Faint but firm footsteps by women of Ladakh
Over a thousand kilometers away from mainstream India as we know it, defying all claims that brought shame to our country by being labeled the world's most dangerous place for a girl child, is an age old tradition in a little-known land of desert and snow that treats its girls in a manner worthy of emulation.
Ladakh, in the northernmost Indian state of Jammu and Kashmir, is one such pocket that breaks the pattern of shameful inequality. Practices like female infanticide and other atrocities on women makes for frequent news reporting in our metropolitan cities, but in Ladakh the status of a woman is akin to a vibrant streak complementing the otherwise arid milieu of the region.
When you first step into this high altitude region, you will be greeted by the wide and candid smiles of the Ladakhi women. Not peeping from the windows or from behind the veil - they stand strong in the agricultural fields, with poise, self-respect and strength of character on their faces, reflecting the strong cultural position they enjoy in their community.
Traditionally, the household was the focus of the economy in Ladakh, and the core of informal sector was spearheaded by women. It played a much larger role than the formal sector, giving women a respected status in the entire region.
Till date, the tradition is alive in the cold desert in form of the Self Help Groups that are active in the wide-spread interior villages of the region and are run chiefly by the women members. With the opening up of the region to the outside world around 1974, there was a massive impact on the economic, cultural and political aspects of the traditional culture of Ladakh. This produced a need among the community to protect its culture, a need met by the birth of the Self Help Group movement in the region.
In Ladakh, a small group of local women varying in numbers from six to fifteen come together with dual aims - to empower the women in the changing times and to strengthen the indigenous culture and agriculture.
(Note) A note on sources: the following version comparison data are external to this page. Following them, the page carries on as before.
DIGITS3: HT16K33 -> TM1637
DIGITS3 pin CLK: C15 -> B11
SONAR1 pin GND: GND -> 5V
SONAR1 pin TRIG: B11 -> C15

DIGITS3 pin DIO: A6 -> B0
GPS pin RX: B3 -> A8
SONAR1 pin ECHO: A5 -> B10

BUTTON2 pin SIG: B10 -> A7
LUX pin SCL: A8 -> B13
Most of the women, being house wives, complete their daily chores and then contribute to the group. Spinning wool, knitting woollen clothes (sweaters, gloves, caps etc.), and dyeing the woollen clothes in a traditional manner.
The most hardworking period for them is the season of farming. Following the trend set by the older generation, everybody helps everybody else in the agricultural field. This community task becomes priority for these hard working women in this season as the agricultural produce sets the base of many SHG products. Apricot jam and seabuckthorn juice are the highest income generating products. Besides, decorative home items and local winter clothes are also manufactured in these SHGs which are sold in the Leh market. The income thus generated is used for the benefit of the members and society at large.
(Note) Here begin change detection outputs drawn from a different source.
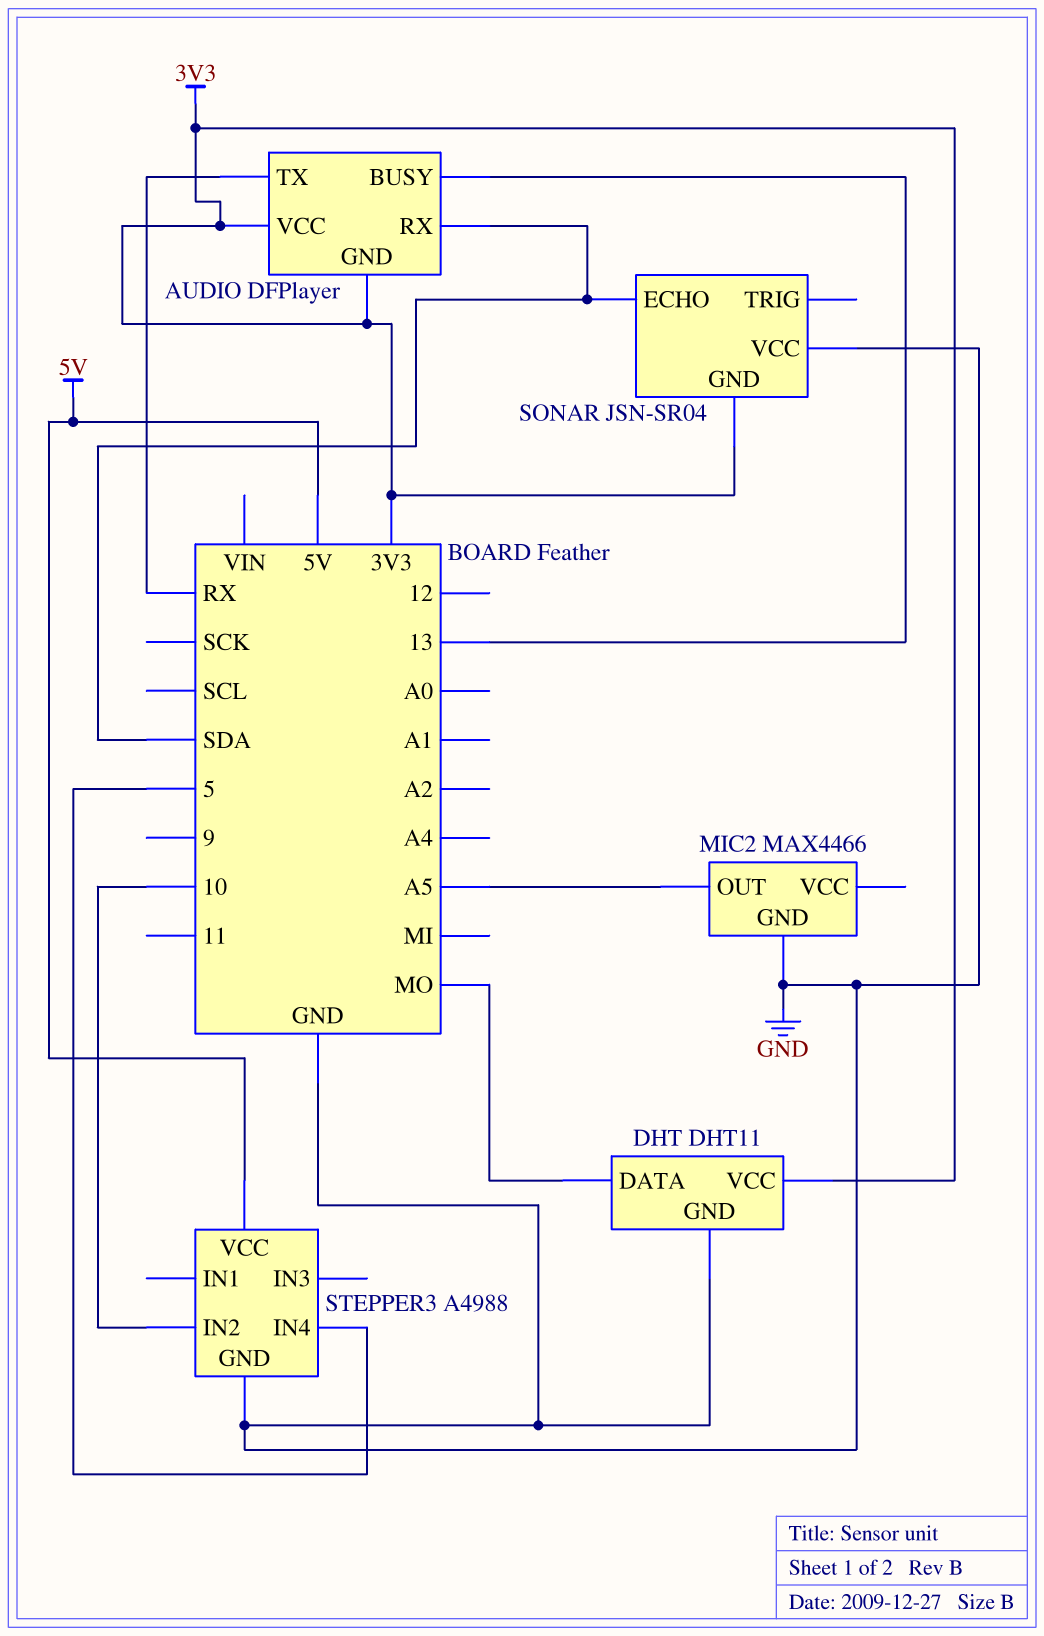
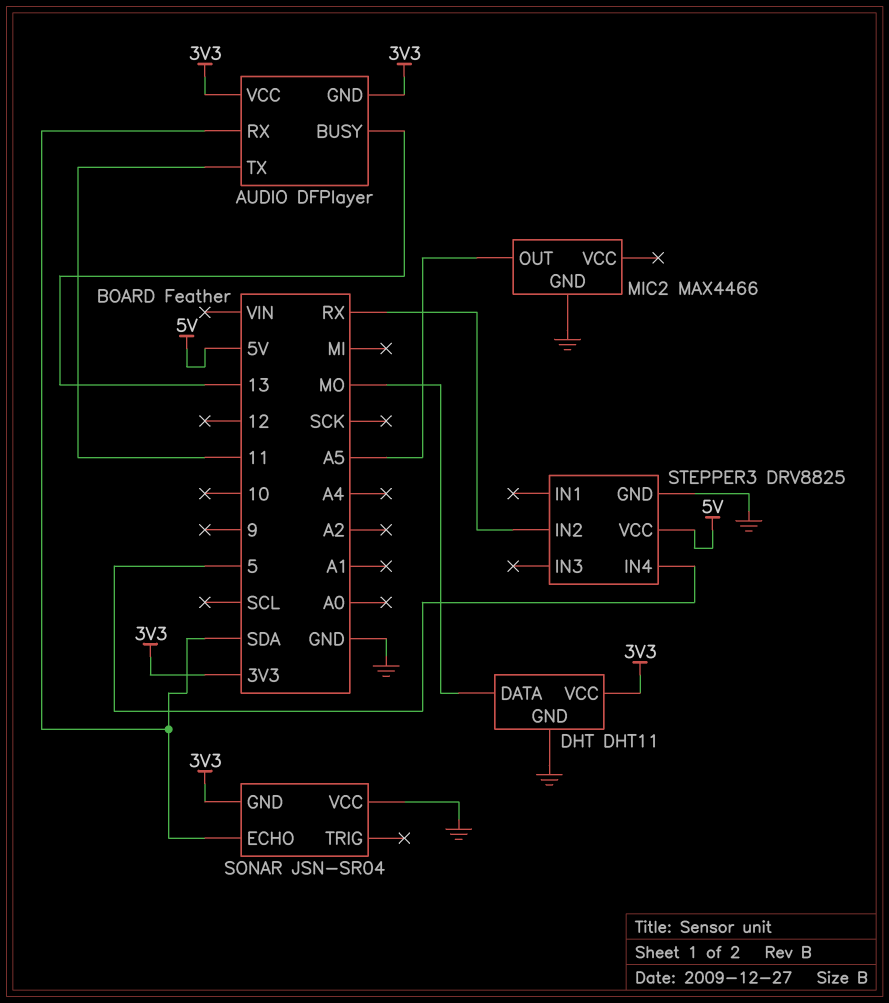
AUDIO pin TX: RX -> 11
STEPPER3: A4988 -> DRV8825
STEPPER3 pin IN2: 10 -> RX

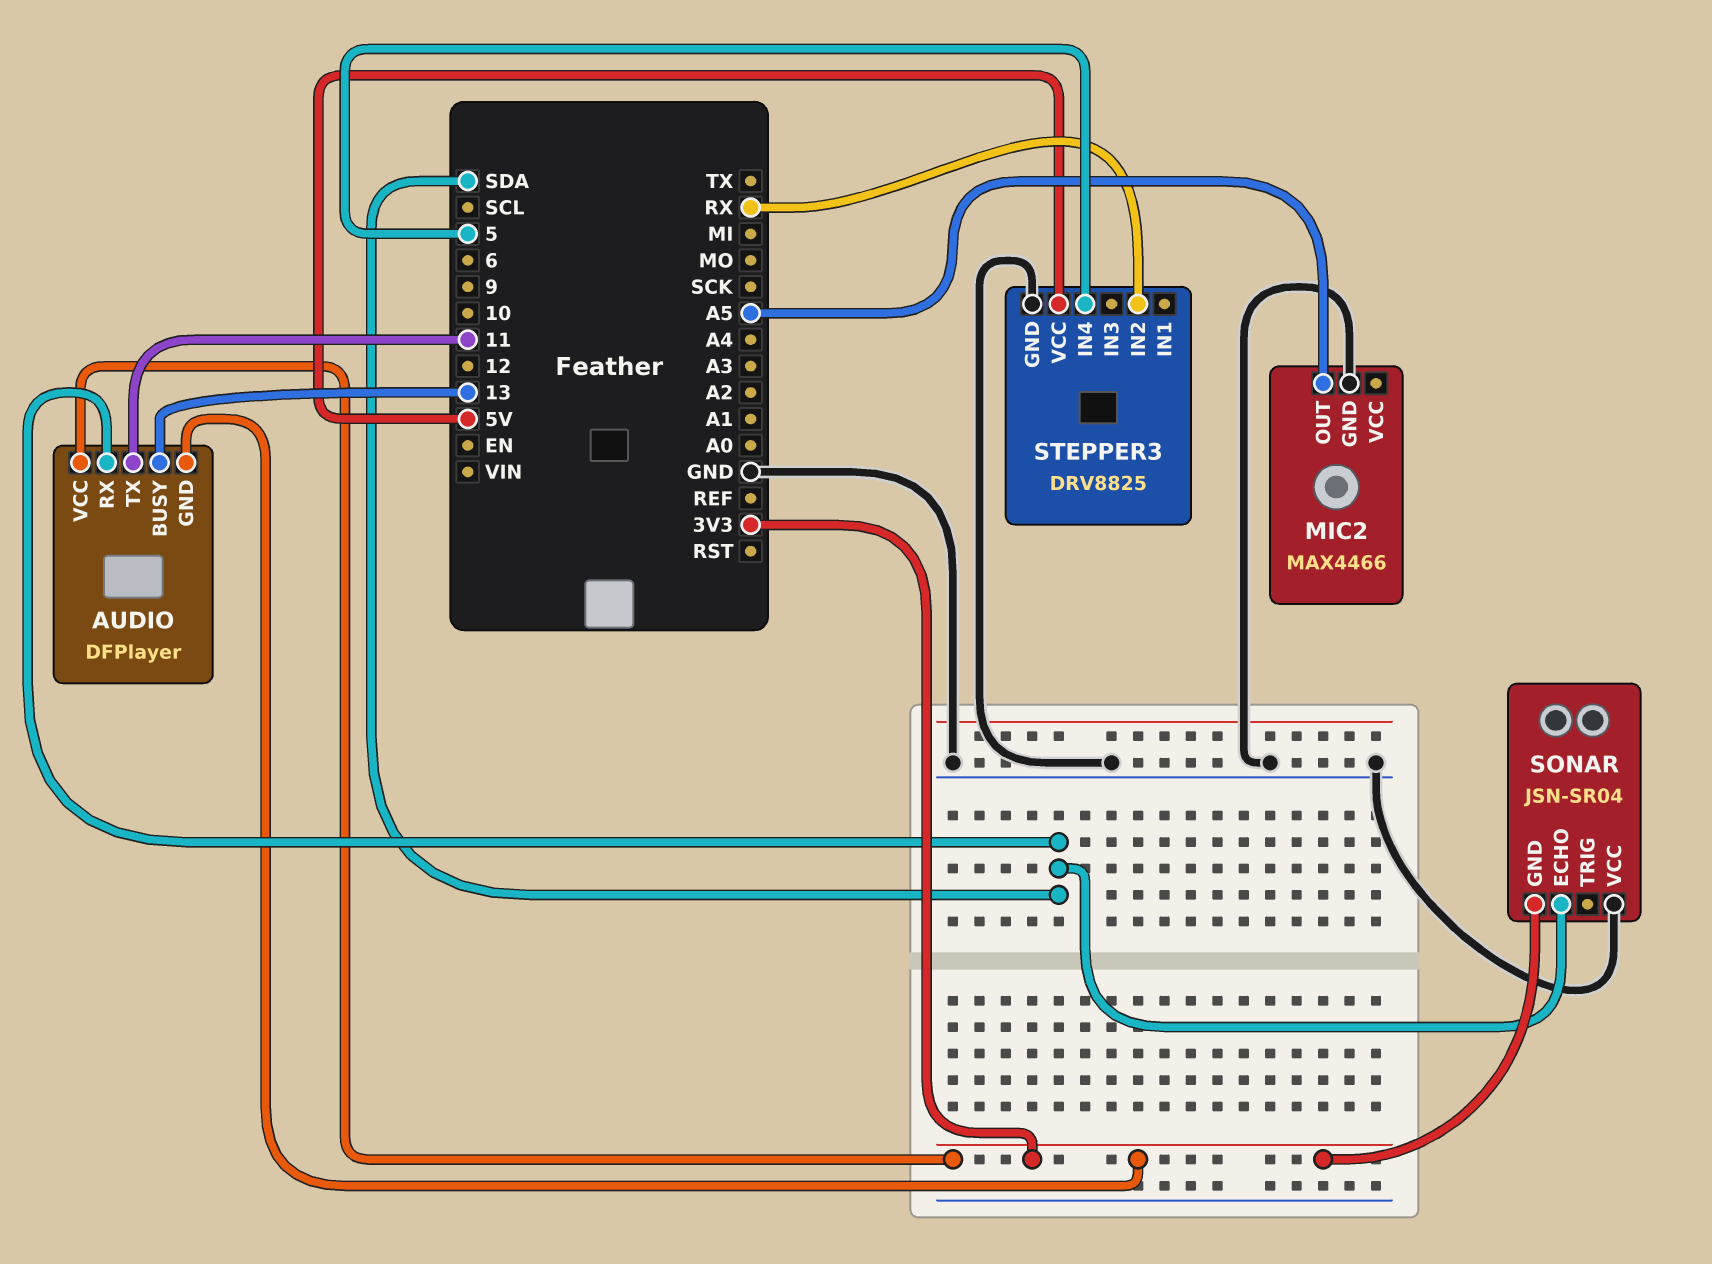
DHT: DHT11 -> none
DHT pin DATA: MO -> none
DHT pin GND: GND -> none
DHT pin VCC: 3V3 -> none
One such small alliance of women is the 'Shashi Self Help Group' that started with six women members in the Chashut village. Today, it has around fifteen members actively involved in the group's activities. The role the SHGs play is benefitting not only the women but the community as well.
Sharing the success of her group, the proud and enthusiastic President, Amina Khatoon said, "After working for five years in this village, we have achieved a lot of improvement not only in our work but the lifestyle of the villagers. We have started spreading awareness among the villagers on crucial issues like health and sanitation. We are working with various government agencies to improve the living standards in the village."
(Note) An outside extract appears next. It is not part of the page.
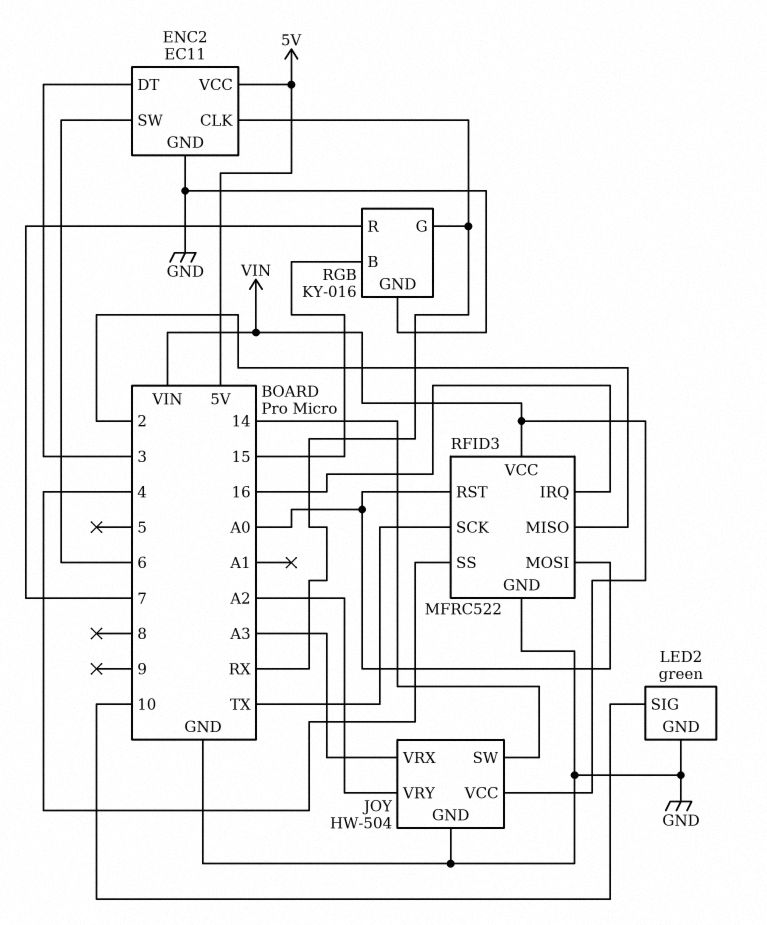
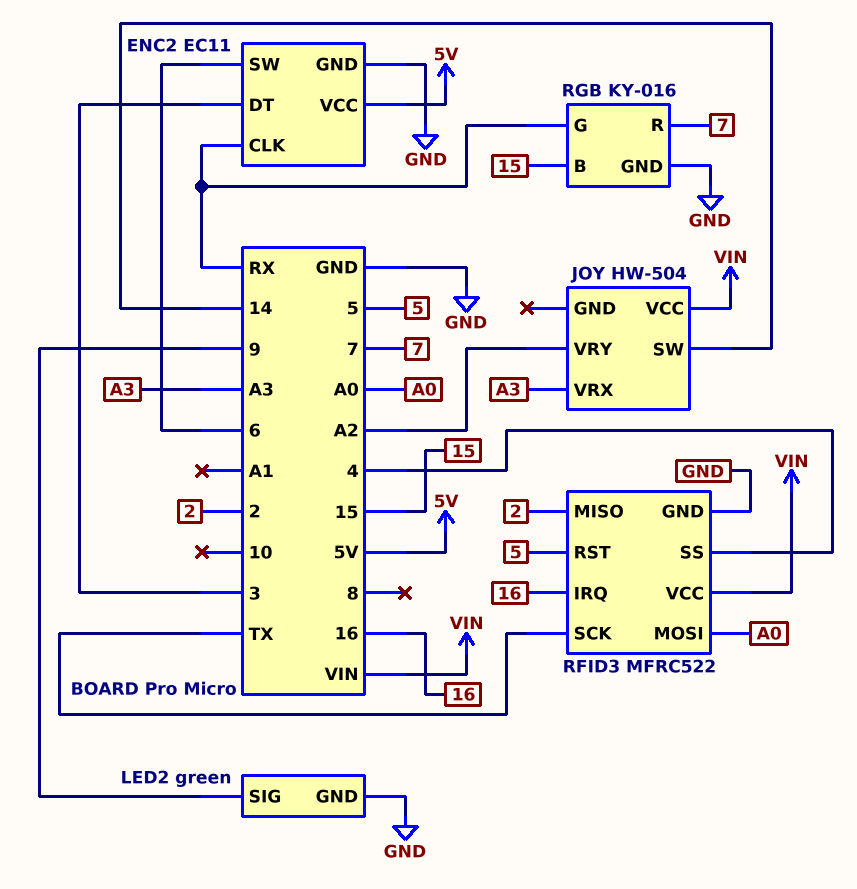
JOY pin GND: GND -> none
LED2 pin SIG: 10 -> 9
RFID3 pin RST: A0 -> 5

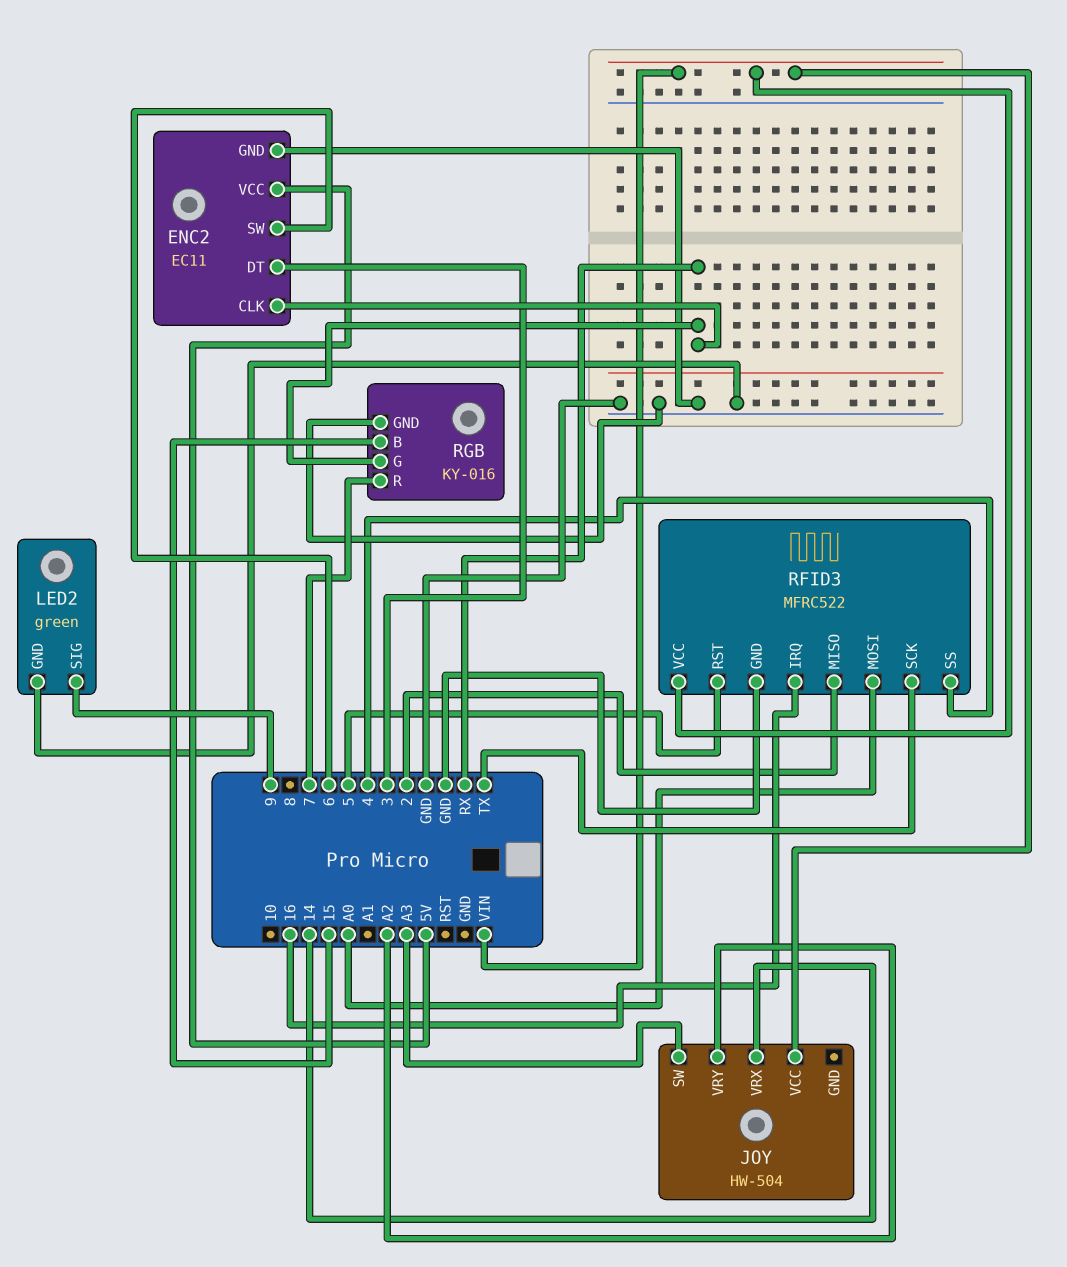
JOY pin SW: 14 -> A3
JOY pin VRX: A3 -> 14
The communities, with support from various non- government organizations, are working towards reviving the ethnicity of the cold desert region. In almost every village, efficiently working away is the Women's Alliance of Ladakh, locally known as "Ama - Tsogspa" that was started in 1991. Members of the alliance are involved in certain income-generating activities like weaving, knitting, gardening and sewing.
Elderly women actively participate in various social activities, thereby imparting their customary knowledge to the younger generation. They maintain a healthy coordination with their male counterparts in such fields.
However, the intentions of these self-reliance groups face a setback due to the remoteness and lack of resources and raw material. Wool, pashmina, apricot and seabuckthorn are available locally but the products they generate are sold in Ladakh only and not in the national markets. The quantity produced is therefore unable to create demand at the national level.
"I learnt to make handicraft goods from my friend from the southern region. When I came back to my village , I contributed to the group the skills and later became the instructor here. But here we don't get raw material for making the handicraft items. We are always in search of alternative source from where we can get raw material ," said Zara Bano, Instructor at the Shashi Self Help Group.
In the month of February and March, workshops were organized by Handicraft Department, Leh and by the Textiles Development Commissioner of the Government of India and the Handicrafts Marketing and Services Extension Centre, Leh . These workshops witnessed huge participation from these SHGs who took it as an opportunity and wanted to make the most of it. Such is their yearning to learn.
These SHGs have been a vector of change in the lives of the Ladakhis. If provided them training and a platform to sell their products; they can bring about social reform in the society. Their history has always been like that of a warrior - strong and committed towards their society.
The Charkha Development Communication Network feels that by improving their efficiency, their potential can be tapped for the benefit of the society. A little support from the administration will strengthen their faint footsteps to give a lead to future generations.